Segment Open
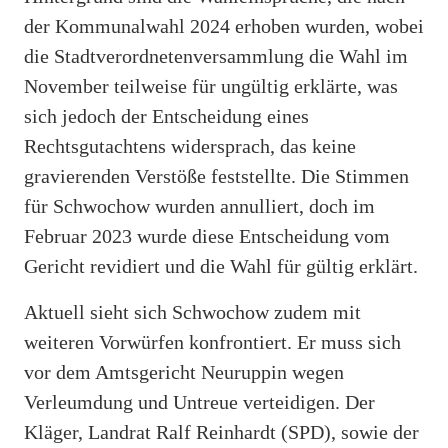
der Kommunalwahl 2024 erhoben wurden, wobei
die Stadtverordnetenversammlung die Wahl im
November teilweise für ungültig erklärte, was
sich jedoch der Entscheidung eines
Rechtsgutachtens widersprach, das keine
gravierenden Verstöße feststellte. Die Stimmen
für Schwochow wurden annulliert, doch im
Februar 2023 wurde diese Entscheidung vom
Gericht revidiert und die Wahl für gültig erklärt.
Aktuell sieht sich Schwochow zudem mit
weiteren Vorwürfen konfrontiert. Er muss sich
vor dem Amtsgericht Neuruppin wegen
Verleumdung und Untreue verteidigen. Der
Kläger, Landrat Ralf Reinhardt (SPD), sowie der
Segment Closed
**What needs to be done**.
What lines in the records above include the string "Entscheidung"? Copy each one.

**Exercise output**.
sich jedoch der Entscheidung eines
Februar 2023 wurde diese Entscheidung vom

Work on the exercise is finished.